Una contrapposizione tra chi, Giulia, porta dentro di sé un dolore che non capisce, si aggrappa a Thomas Mann e Musil, salvo però esprimersi in versi, facendo affidamento sulla «scrittura», riprendendo «la penna solo dopo aver lasciato cantare le parole nell’anima, e averle tenute presso i miei pensieri»; e chi, Silone, cerca una realizzazione nella «narrazione», puntando ormai solo sul proprio futuro di scritto- re. Una ricerca, quest’ultima, che Gallini è bravo a situare nell’ambito cronologico già oltre Fontamara, di chi è ormai alle prese con la concezione religiosa poi depositata in Pane e vino.
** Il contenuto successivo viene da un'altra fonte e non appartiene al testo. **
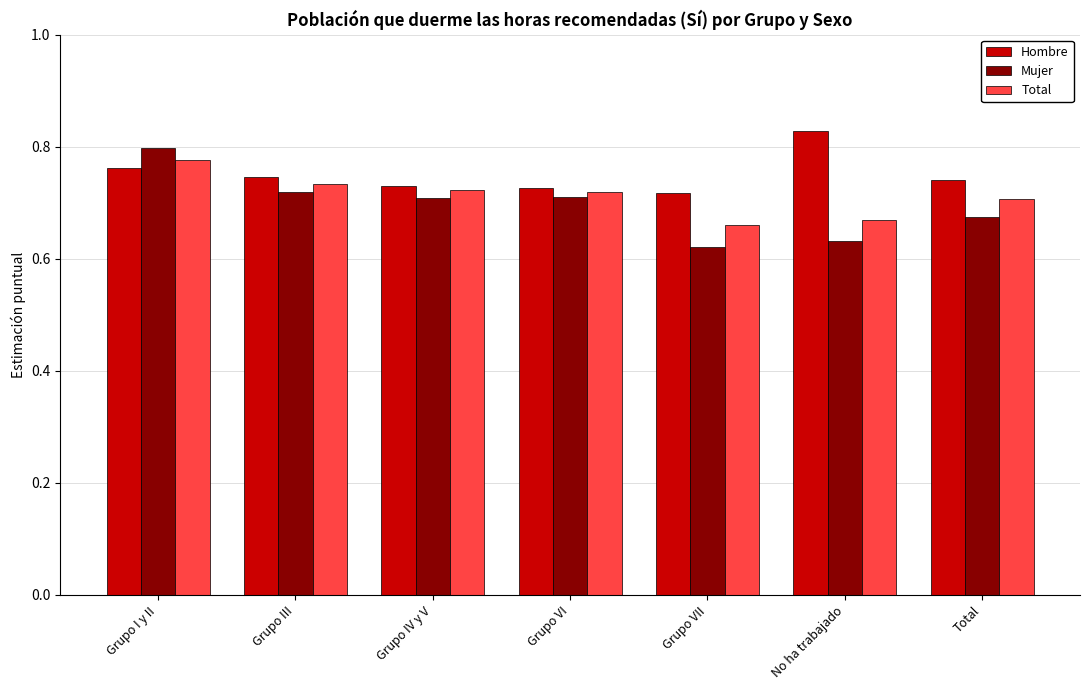

At which category is the sum across all series the highest?

Grupo I y II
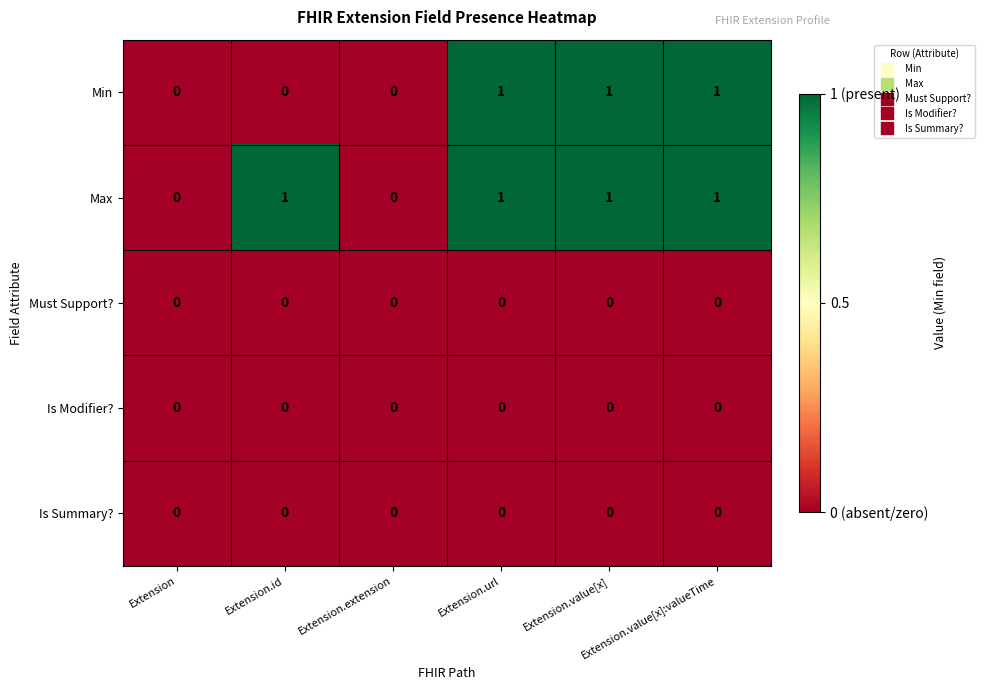

What is the total value across all series at Extension.value[x]:valueTime?

2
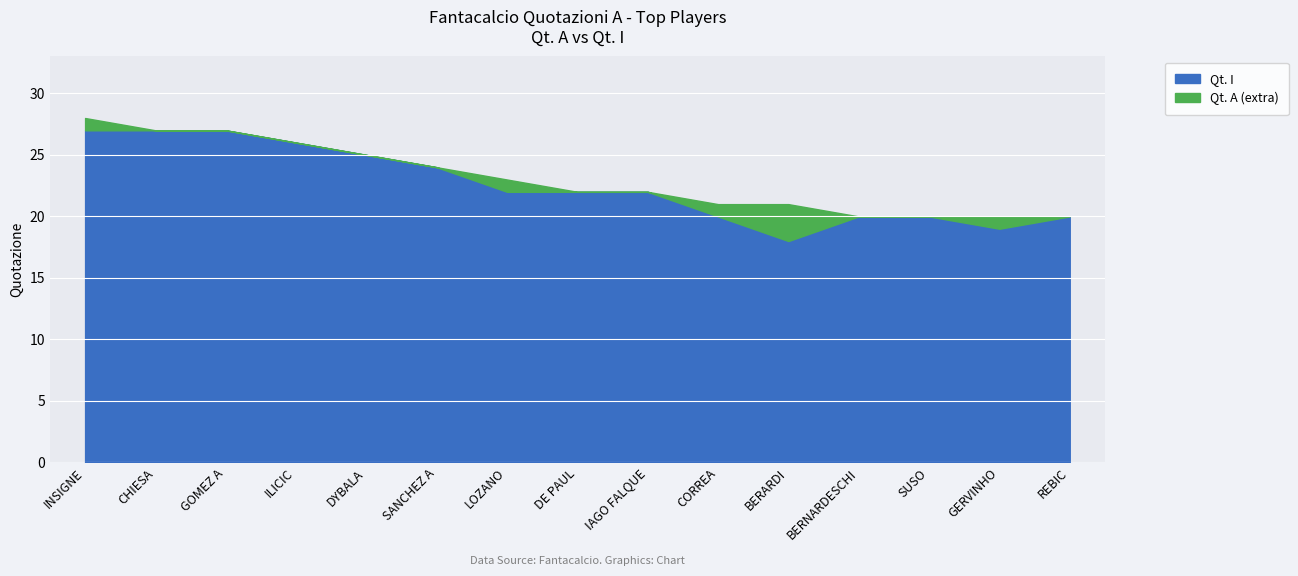

At which label does Qt. I first exceed 22?

INSIGNE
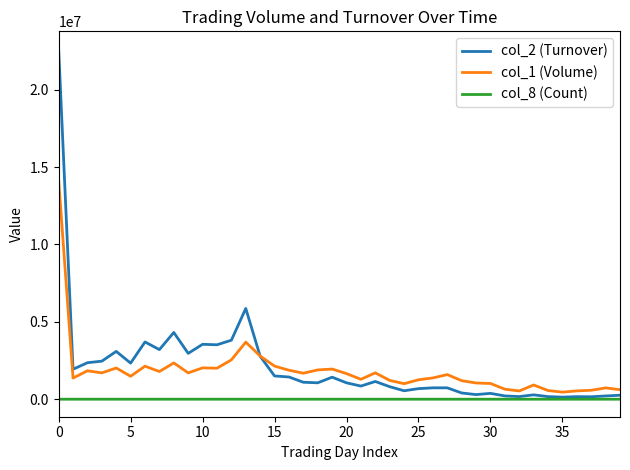

Which series has the widest spread of values?

col_2 (Turnover)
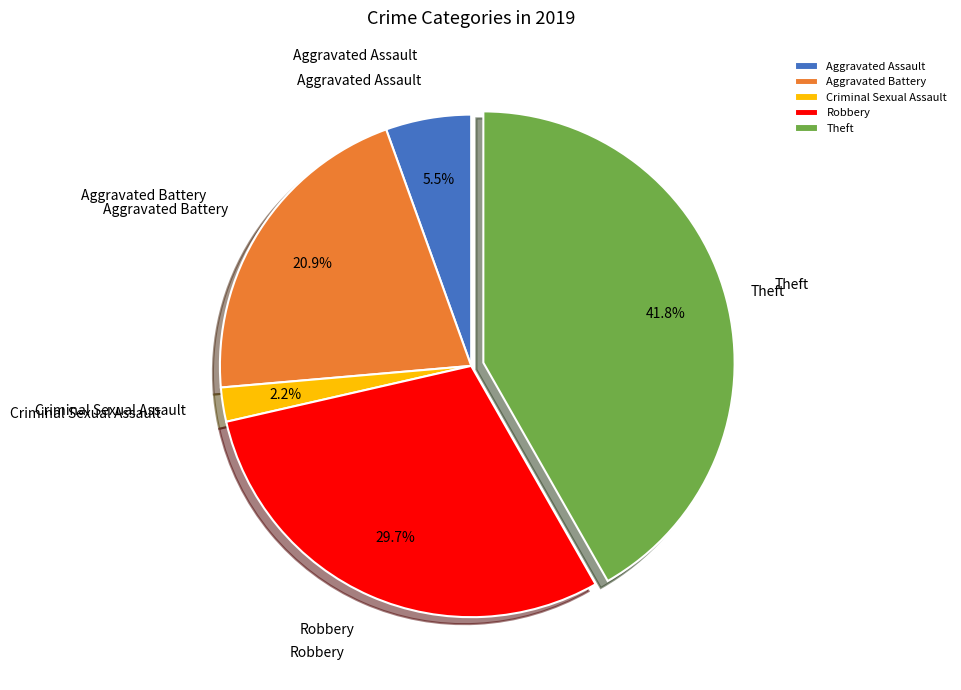

To the nearest percent, what percentage of the pie is Robbery?

30%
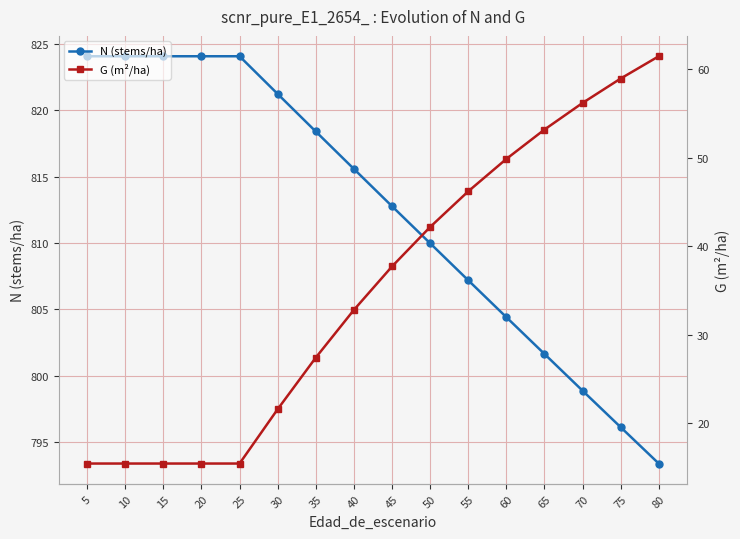

Rank the series at 25 from highest to lowest value.

N (stems/ha), G (m²/ha)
Ma qui il problema è appunto Silone. Non tanto nella sua rappresentazione storico-politica, rispettosa dei dati storici dei suoi rapporti col partito e con la fascista Ovra, giustificando egli quest’ultimo rapporto col ricatto orchestrato arrestando il fratello Romolo (oggetto anche del suo incontro immaginato a Venezia col poliziotto dell’Ovra Bellone). È il Silone uomo, che autore e narratrice delineano narrativamente soprattutto con riferimento alla dichiarazione rilasciata dalla moglie Darina a Susanna Nirenstein; il Silone che non aveva «capacità o talento per l’amicizia», «non era mai rilassato», e che «in realtà non ho conosciuto bene. Credo che nessuno l’abbia mai conosciuto bene. So un mucchio di cose su di lui, ma non so la cosa. Era una persona profondamente tri- ste». Di qui un Silone spesso «sgradevole», a volte «meschino», «sfiduciato e sofferente», ma anche egocentrico nella sua totale tensione alla possibile pubblicazione di Fontamara: alla ricerca d’una propria realizzazione nella narrazione, in quella letteratura luogo per eccellenza della menzogna.
E Gallini si avvale di una scrittura elegante che sa ben muoversi nel donare i profili interiori dei personaggi principali, ben tratteggiati e giocati con fine sensibilità. In particolare Giulia, mentre un po’ macchiettistico è il personaggio di Jung. Così come risulta solitamente ben gestito il racconto da parte dell’anonima narratrice; salvo qualche accentuata insistenza nei commenti, e quella presenza dei camerieri dell’albergo a scalfire il crescendo di drammaticità che accompagnava Giulia all’attraversamento del «confine» su cui sin lì si era drammaticamente retta.